7. Be Careful What You Wish
8. Safe Deposit
9. A Day In the Country
10. Sugar and Spice
11. A Friend Indeed
12. Song of the Sea Witch
13. The Valley of the Volcanoes
14. Quest for the Golden Tablet
15. A Case of Mistaken Identity
16. Beauty and the Beastly Prince
17. A Man's Beast Friend Is His Dogfish
18. A Mortal In Mermaid's Clothing
19. Nature Hike
20. My Bonnie Lies Under the Sea
21. The Trojan Seahorse
22. A Rose By Any Other Name
23. X Marks the Spot
24. One Man's Bread Is Another Man's Poison
25. Hold That Thought
26. Waste Not, Want Not

==Music==
The series uses two pieces of theme music for the original Japanese version.

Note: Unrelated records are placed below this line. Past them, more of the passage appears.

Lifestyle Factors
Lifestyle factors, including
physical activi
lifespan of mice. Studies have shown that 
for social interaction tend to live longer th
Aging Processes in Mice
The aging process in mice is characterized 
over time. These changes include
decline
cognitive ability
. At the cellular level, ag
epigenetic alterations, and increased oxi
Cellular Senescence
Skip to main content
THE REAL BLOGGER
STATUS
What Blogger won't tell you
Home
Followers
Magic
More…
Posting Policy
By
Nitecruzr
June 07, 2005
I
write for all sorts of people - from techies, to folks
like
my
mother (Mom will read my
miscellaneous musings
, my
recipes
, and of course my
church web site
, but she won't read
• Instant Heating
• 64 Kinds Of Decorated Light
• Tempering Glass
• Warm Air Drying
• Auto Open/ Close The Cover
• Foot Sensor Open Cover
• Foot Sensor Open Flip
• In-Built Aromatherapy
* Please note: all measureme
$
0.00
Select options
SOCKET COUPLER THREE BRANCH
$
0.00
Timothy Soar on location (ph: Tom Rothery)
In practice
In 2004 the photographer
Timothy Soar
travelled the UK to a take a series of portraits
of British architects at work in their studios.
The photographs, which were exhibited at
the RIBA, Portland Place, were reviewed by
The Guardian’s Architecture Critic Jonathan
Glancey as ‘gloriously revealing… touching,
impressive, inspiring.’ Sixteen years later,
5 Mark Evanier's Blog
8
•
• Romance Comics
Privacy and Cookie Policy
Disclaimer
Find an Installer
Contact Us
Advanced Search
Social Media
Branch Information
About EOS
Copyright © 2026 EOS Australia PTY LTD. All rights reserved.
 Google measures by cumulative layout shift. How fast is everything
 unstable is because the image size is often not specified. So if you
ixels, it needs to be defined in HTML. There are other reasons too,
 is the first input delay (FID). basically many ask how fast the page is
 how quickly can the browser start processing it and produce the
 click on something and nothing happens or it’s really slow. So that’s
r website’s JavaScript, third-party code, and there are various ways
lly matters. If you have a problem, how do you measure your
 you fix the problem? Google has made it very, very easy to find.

The opening theme is called "Yumemiru Mermaid (夢みるMERMAID lit. Dreaming Mermaid)" and the ending theme is called "Pearl-no Kimochi (パールな気持ち lit. Pearl Feelings)", both by vocalist Yumi Hiroki, who also portrayed the voice of Winnie in the Japanese version of the show. Rachelle Cano performs the theme music for the English dub version.

==Home media==
As with many other Saban Entertainment series, the only major English-language DVD release is by Czech distributor North Video, featuring both Czech and English audio and original video (with English-language text) in the original production order. The first 18 episodes were released on 6 volumes, from March 26 to April 30, 2010.